[Data for this task]

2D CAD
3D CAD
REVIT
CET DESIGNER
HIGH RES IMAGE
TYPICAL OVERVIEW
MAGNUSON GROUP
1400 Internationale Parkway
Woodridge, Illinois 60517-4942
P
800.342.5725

[/Data for this task]

* **What you have to do**
Nothing but the lines from the line that contains "HIGH RES IMAGE" to the last line of the records above should appear in the answer; please copy them exactly.

* **Result below**
HIGH RES IMAGE
TYPICAL OVERVIEW
MAGNUSON GROUP
1400 Internationale Parkway
Woodridge, Illinois 60517-4942
P
800.342.5725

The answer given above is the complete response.